In early afternoon we found ourselves in Columbia Falls, Montana. Yes, only 10 miles down the road, where it started raining. After waiting over a hour for it to stop, Don found an Air BnB for a reasonable price and checked us in. Bunks tonight.



Could be a zero day


Tough day yesterday, lots of climbing, lots of dust on the road. Not to mention heat was probably somewhere between 99 and 100 and we’re only at about 4000 feet. We did manage 60 miles, actually 62 miles, yesterday but today we got 60 miles of them off the map.

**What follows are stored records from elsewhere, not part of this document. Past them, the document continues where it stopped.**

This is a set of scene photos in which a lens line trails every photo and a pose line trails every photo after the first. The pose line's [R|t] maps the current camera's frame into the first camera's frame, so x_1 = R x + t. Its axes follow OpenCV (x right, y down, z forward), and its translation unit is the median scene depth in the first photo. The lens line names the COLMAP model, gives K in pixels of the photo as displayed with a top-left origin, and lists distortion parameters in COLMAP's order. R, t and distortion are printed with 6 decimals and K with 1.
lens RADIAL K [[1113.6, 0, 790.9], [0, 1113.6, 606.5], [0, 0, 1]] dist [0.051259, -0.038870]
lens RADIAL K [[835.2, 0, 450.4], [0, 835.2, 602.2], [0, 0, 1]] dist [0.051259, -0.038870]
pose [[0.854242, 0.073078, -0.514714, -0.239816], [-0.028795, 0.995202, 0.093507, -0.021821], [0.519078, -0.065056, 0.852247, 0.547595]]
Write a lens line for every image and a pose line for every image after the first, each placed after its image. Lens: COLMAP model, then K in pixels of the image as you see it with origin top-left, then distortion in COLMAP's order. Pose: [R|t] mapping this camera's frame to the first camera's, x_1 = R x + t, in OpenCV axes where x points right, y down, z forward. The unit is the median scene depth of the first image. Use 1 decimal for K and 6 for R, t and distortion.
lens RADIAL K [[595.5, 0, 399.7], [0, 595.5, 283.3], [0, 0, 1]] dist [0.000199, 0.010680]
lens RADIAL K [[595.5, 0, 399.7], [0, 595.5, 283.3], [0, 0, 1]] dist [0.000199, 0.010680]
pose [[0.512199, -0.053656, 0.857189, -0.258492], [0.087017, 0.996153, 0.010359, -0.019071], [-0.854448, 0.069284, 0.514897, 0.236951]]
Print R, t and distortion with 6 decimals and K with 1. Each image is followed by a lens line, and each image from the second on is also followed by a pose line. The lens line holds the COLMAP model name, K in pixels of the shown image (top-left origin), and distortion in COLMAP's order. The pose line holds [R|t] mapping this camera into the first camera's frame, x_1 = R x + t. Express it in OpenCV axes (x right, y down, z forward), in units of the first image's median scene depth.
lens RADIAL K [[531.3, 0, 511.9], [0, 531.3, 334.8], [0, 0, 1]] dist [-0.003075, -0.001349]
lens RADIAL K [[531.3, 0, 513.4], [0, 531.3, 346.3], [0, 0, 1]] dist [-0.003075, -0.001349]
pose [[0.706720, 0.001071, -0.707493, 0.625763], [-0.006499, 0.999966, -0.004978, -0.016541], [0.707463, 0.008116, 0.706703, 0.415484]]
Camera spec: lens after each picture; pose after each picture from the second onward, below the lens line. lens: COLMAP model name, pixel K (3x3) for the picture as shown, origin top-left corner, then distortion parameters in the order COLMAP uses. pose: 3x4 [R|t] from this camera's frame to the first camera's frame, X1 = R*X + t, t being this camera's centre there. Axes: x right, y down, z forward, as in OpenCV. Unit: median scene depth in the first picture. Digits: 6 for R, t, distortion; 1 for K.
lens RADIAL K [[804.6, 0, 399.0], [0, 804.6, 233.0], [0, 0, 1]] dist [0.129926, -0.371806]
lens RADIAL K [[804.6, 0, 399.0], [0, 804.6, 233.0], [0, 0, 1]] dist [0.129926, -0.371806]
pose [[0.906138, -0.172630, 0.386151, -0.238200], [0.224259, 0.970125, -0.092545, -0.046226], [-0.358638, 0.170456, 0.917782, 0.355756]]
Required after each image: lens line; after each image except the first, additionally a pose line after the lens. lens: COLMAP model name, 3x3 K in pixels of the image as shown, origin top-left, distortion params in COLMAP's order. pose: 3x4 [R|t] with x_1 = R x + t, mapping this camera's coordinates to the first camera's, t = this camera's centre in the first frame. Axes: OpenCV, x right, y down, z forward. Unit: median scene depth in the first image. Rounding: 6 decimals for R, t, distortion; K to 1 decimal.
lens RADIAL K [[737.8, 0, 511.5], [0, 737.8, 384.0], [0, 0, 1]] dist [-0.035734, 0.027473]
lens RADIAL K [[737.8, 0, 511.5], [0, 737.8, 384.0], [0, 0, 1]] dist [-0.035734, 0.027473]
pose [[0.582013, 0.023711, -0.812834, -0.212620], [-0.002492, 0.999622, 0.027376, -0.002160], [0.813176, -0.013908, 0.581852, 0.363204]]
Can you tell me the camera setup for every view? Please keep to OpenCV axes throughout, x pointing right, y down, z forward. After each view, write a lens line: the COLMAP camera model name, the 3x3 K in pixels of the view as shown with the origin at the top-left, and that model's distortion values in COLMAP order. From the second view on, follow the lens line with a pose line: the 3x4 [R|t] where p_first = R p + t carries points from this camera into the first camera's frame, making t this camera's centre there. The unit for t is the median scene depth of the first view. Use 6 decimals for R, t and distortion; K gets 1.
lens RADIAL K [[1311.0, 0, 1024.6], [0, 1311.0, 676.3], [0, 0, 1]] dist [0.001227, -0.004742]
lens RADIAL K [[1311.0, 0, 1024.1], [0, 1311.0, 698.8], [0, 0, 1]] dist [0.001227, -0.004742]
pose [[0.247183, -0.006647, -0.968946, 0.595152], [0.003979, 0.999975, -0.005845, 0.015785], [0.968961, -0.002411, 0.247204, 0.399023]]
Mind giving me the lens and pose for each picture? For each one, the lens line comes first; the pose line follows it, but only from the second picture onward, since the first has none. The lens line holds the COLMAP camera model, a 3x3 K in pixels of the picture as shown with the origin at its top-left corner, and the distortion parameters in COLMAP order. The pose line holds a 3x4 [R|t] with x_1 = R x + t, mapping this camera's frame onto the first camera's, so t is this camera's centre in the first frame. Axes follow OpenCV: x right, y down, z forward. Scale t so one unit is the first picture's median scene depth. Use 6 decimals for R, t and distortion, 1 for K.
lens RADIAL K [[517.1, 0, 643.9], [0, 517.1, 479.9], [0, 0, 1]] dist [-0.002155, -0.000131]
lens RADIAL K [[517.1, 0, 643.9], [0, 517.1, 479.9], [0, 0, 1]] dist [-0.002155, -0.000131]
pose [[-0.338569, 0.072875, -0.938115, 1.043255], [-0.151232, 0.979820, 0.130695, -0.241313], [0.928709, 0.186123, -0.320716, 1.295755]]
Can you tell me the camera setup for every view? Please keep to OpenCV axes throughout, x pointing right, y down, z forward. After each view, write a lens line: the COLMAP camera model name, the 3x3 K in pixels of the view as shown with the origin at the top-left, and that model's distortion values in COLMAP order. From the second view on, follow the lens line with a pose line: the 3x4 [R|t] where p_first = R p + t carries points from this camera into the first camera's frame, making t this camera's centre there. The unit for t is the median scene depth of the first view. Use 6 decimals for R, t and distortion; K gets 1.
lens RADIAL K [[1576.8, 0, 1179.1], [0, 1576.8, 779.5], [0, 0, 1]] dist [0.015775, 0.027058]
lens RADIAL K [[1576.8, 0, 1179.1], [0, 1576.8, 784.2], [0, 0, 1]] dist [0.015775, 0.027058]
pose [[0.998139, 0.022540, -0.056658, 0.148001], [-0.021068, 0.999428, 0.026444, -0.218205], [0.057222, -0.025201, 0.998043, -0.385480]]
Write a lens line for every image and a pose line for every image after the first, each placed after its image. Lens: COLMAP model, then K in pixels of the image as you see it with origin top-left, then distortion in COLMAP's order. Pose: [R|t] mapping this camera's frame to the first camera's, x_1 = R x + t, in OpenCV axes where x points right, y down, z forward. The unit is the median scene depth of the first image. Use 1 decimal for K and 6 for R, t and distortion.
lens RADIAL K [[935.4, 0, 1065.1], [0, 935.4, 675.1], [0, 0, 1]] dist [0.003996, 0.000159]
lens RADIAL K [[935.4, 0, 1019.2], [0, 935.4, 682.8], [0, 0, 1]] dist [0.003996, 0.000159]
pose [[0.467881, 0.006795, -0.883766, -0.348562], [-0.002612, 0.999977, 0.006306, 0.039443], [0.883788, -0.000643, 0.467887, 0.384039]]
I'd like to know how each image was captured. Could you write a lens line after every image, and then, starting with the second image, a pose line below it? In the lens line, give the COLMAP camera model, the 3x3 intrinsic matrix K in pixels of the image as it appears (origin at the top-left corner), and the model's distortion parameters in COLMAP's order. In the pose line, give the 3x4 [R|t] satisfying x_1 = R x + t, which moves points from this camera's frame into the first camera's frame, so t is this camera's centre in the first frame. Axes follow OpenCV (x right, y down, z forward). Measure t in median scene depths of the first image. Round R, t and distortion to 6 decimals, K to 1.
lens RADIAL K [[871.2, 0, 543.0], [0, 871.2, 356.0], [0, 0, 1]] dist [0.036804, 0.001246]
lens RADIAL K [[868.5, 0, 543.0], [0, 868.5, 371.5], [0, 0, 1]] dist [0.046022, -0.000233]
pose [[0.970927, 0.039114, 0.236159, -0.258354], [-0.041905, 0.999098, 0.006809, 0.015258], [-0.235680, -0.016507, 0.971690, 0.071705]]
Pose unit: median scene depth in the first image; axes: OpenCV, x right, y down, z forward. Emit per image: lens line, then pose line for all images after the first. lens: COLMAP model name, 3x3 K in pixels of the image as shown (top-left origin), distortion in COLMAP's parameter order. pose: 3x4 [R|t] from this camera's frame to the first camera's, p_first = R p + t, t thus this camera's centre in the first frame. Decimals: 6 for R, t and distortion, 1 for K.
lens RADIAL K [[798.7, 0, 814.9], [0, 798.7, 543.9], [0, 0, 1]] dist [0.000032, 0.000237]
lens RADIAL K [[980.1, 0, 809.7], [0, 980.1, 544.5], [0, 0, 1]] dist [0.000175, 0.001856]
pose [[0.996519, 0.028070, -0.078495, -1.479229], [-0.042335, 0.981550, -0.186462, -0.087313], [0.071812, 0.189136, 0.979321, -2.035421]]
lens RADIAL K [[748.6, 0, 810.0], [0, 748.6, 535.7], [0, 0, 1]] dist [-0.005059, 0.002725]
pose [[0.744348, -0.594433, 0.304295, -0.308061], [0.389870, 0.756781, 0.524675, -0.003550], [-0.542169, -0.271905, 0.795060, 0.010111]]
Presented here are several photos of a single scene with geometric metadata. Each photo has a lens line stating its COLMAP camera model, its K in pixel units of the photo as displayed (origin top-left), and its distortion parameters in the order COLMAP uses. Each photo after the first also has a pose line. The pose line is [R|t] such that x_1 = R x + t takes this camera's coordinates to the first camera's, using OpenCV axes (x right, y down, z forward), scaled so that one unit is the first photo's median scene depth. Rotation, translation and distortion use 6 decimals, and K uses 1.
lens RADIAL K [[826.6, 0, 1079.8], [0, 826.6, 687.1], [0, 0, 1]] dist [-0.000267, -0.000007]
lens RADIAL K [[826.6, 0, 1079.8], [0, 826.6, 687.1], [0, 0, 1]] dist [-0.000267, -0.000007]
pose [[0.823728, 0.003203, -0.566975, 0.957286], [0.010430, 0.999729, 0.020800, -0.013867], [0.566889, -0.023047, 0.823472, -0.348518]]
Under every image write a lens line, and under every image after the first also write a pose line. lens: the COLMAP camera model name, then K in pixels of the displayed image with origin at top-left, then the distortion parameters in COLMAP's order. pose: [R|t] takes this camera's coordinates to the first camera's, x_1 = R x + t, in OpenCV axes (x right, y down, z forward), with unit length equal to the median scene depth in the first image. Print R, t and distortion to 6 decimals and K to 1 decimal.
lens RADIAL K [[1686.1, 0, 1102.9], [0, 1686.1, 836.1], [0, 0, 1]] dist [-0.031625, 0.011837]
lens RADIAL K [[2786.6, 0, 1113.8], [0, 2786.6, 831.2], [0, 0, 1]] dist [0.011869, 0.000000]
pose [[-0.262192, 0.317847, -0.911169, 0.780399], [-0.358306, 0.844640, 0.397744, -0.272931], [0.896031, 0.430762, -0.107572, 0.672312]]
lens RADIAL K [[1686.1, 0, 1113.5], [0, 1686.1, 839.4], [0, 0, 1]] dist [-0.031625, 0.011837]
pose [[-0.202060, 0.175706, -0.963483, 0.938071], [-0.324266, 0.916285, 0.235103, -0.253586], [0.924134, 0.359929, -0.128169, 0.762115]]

It was hard not to jump into this lake at the top half called Red Meadow Lake, we still had 22 miles down into Whitefish, Montana. Whitefish is evidently a recreation town of less than 10,000. Lots of trophy homes along the lake and very small downtown area. We found a restaurant specializing in pork before we even looked for a place to lie down. Grilled pork salad went down with 3 16-ounce tumblers of water.


The hardest part of the day is gone climbing is riding with a semi-flat tire. A slow grind, it had to be pumped four times in 60 miles. Don says, “should’ve been 10 times”. He tried fixing it once we got to town on a picnic table, no joy. Now it’s on the bike stand shown above.